The code and report for this work are contained in private repositories. 

Scenario 1: We studied the possibility for individual job adaptation in the context of Graph Neural Networks (GNNs) which are a hot area of research in the ML community. In particular, we were interested in the possibility of modifying GNNs' aggregator function based on resource availability. The aggregator function can vary in complexity from simple aggregation functions (e.g. mean) to DNNs themselves. 

Scenario 2: We studied the possibility for adapting automated HPO algorithms based on resource availability. We were interested if algorithms that benefited from mutliple GPUs (e.g. ASHA) would suffer in comparison to smarter strategies (e.g. Bayesian Optimization) on fewer GPUs. 

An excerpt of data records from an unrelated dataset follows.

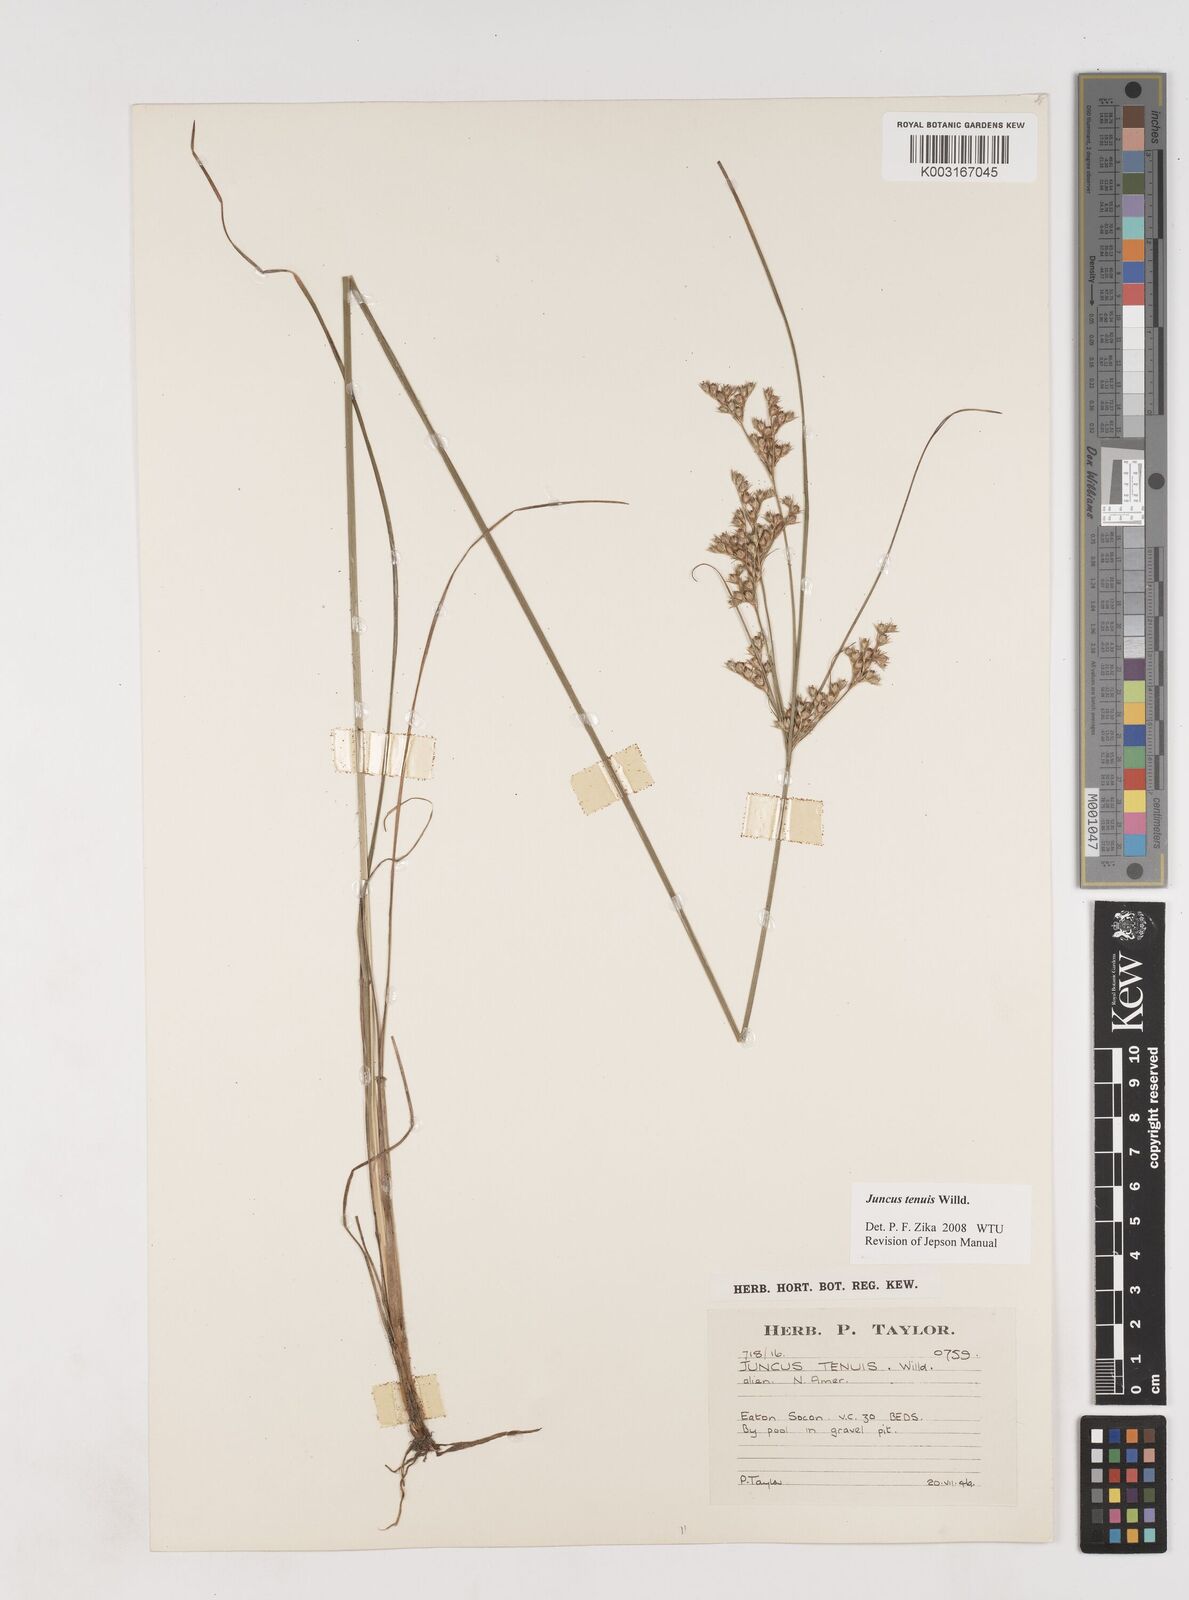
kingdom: Plantae
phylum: Tracheophyta
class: Liliopsida
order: Poales
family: Juncaceae
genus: Juncus
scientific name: Juncus tenuis
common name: Slender rush
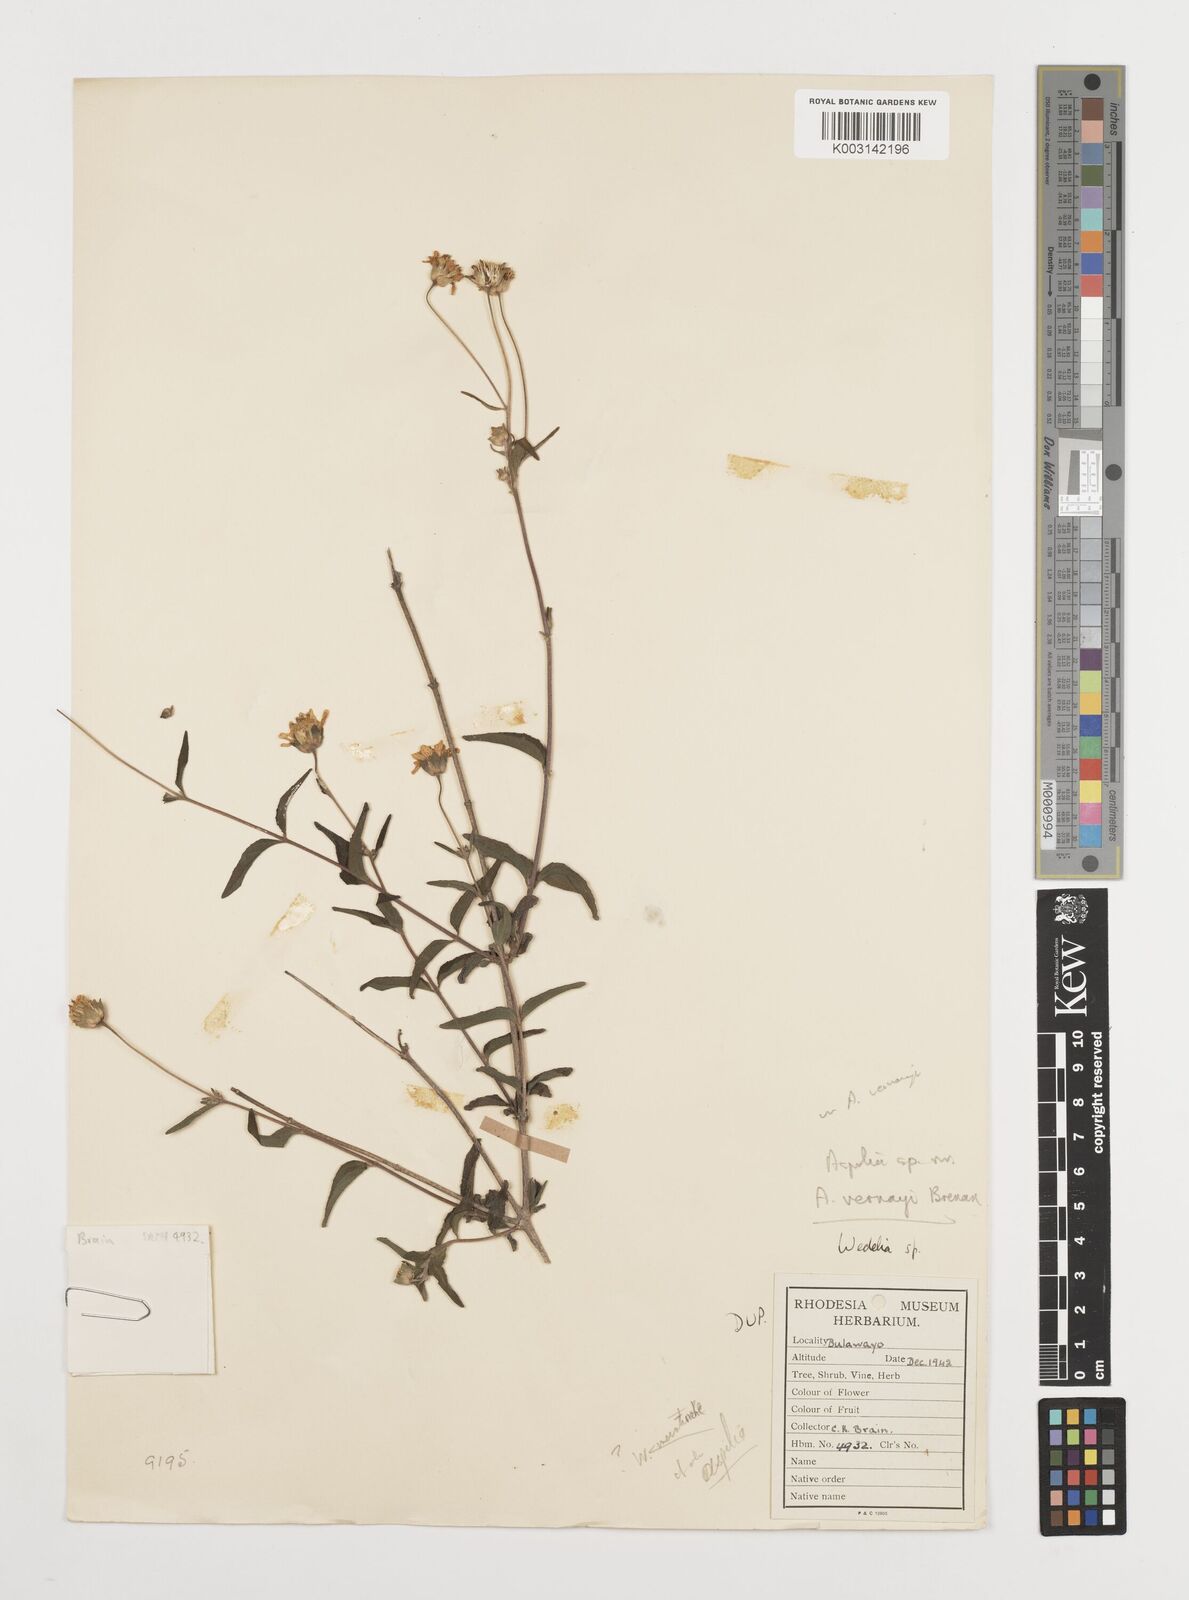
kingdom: Plantae
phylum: Tracheophyta
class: Magnoliopsida
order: Asterales
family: Asteraceae
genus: Aspilia
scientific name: Aspilia mossambicensis
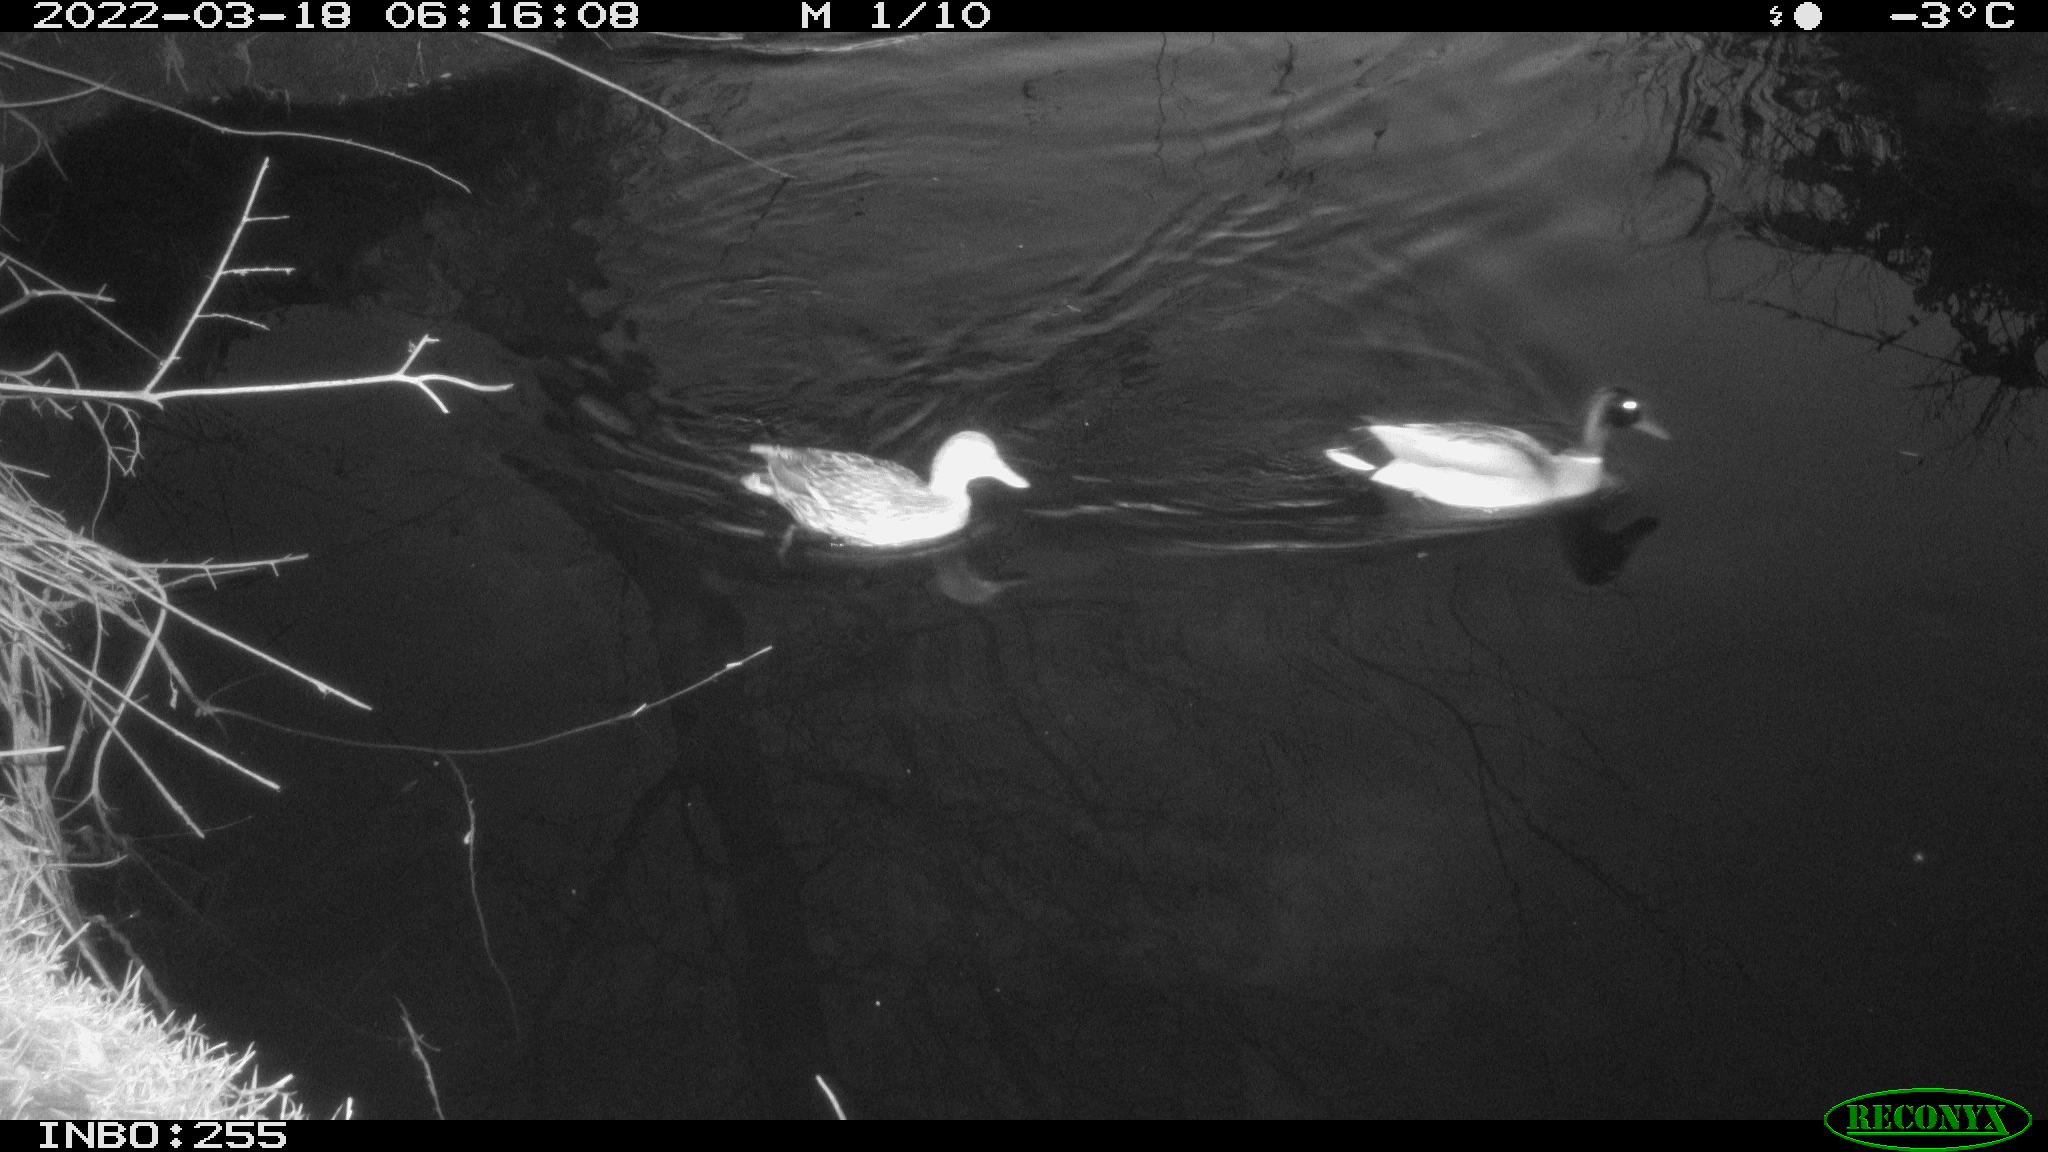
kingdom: Animalia
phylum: Chordata
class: Aves
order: Anseriformes
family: Anatidae
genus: Anas
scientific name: Anas platyrhynchos
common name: Mallard
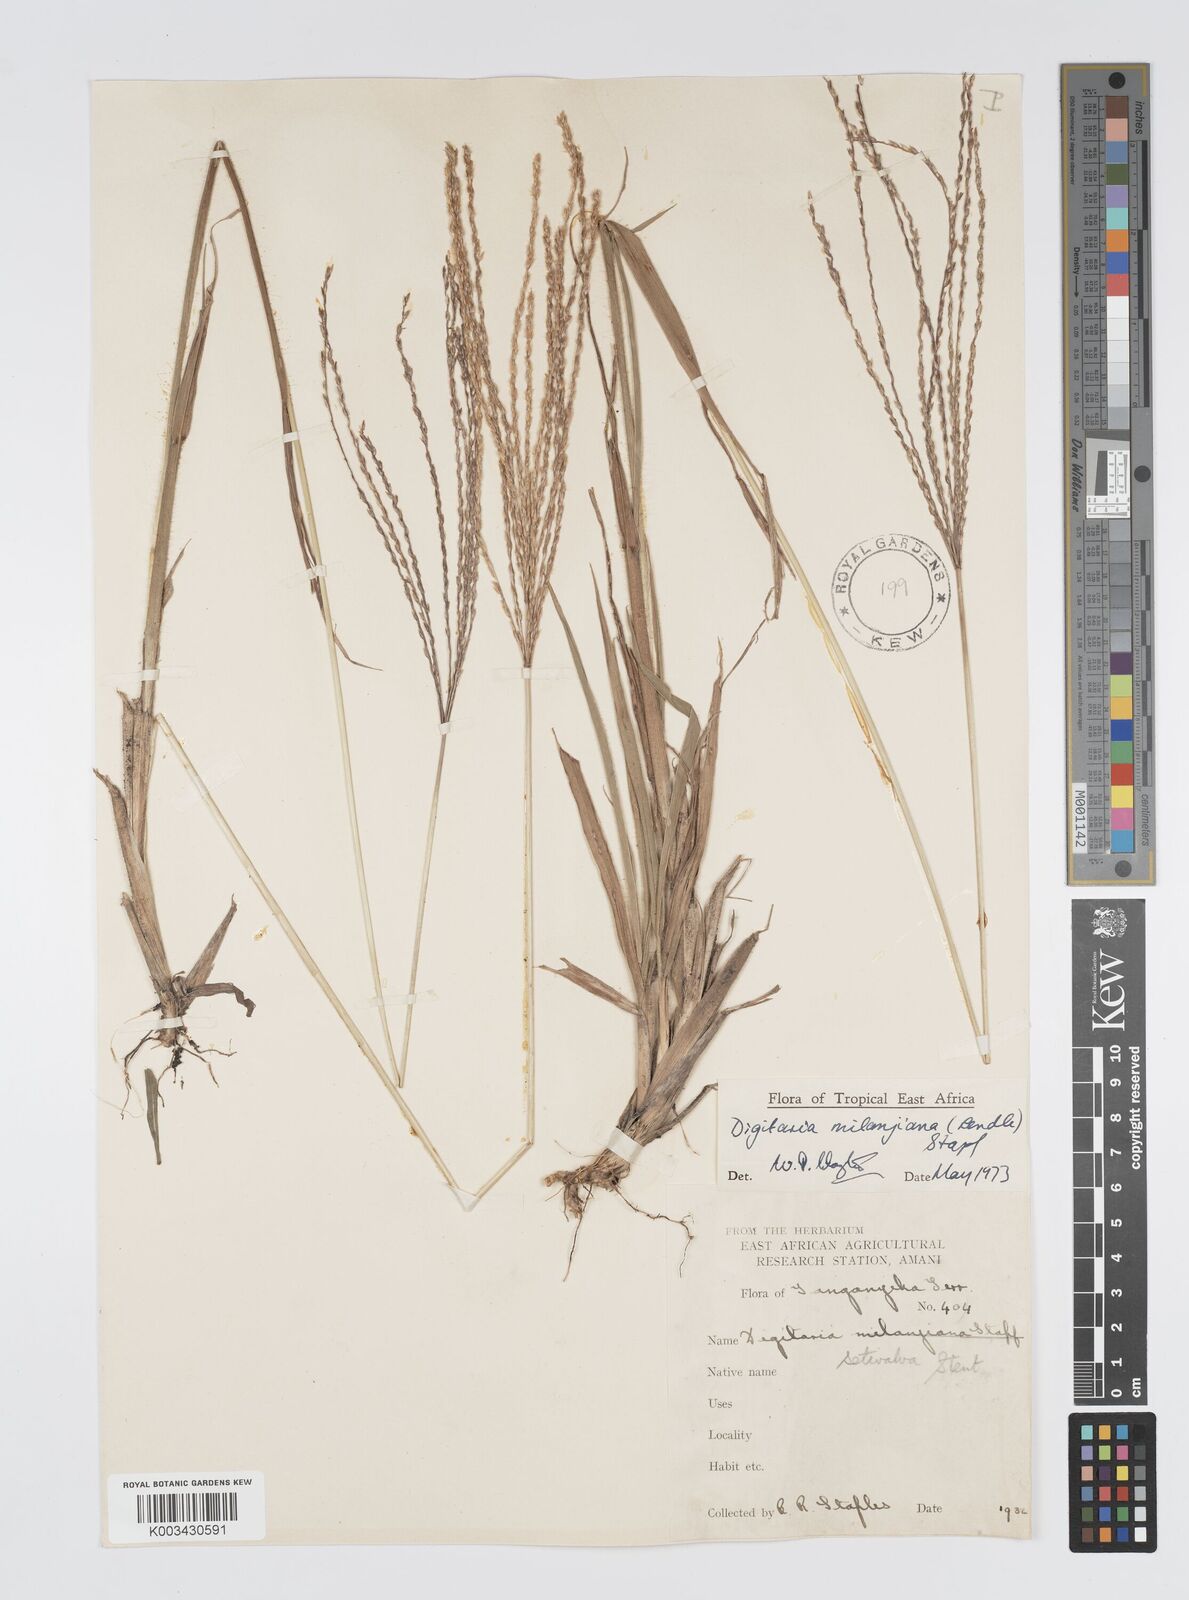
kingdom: Plantae
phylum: Tracheophyta
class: Liliopsida
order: Poales
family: Poaceae
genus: Digitaria
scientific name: Digitaria milanjiana
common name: Madagascar crabgrass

The code and report for this work is contained in a private repository. 

We presented this work at the 20th USENIX Symposium on Networked Systems Design and Implementation (NSDI) Poster Session.

Microservice design of cloud applications has been an area of academic research for some time. This has been motivated by more and more cloud applications being implemented as collections of lightweight microservices run on top of  distributed systems. In this work, we seek to obtain a better understanding of Alibaba’s microservice architecture via an analysis of the well-known Alibaba trace dataset. Our work provides some preliminary analysis of the architecture as well as identification of the various problems in the dataset that would need to be addressed in future research on this topic.

This work was used in a followup published paper authored by Darby where I am acknowledged here.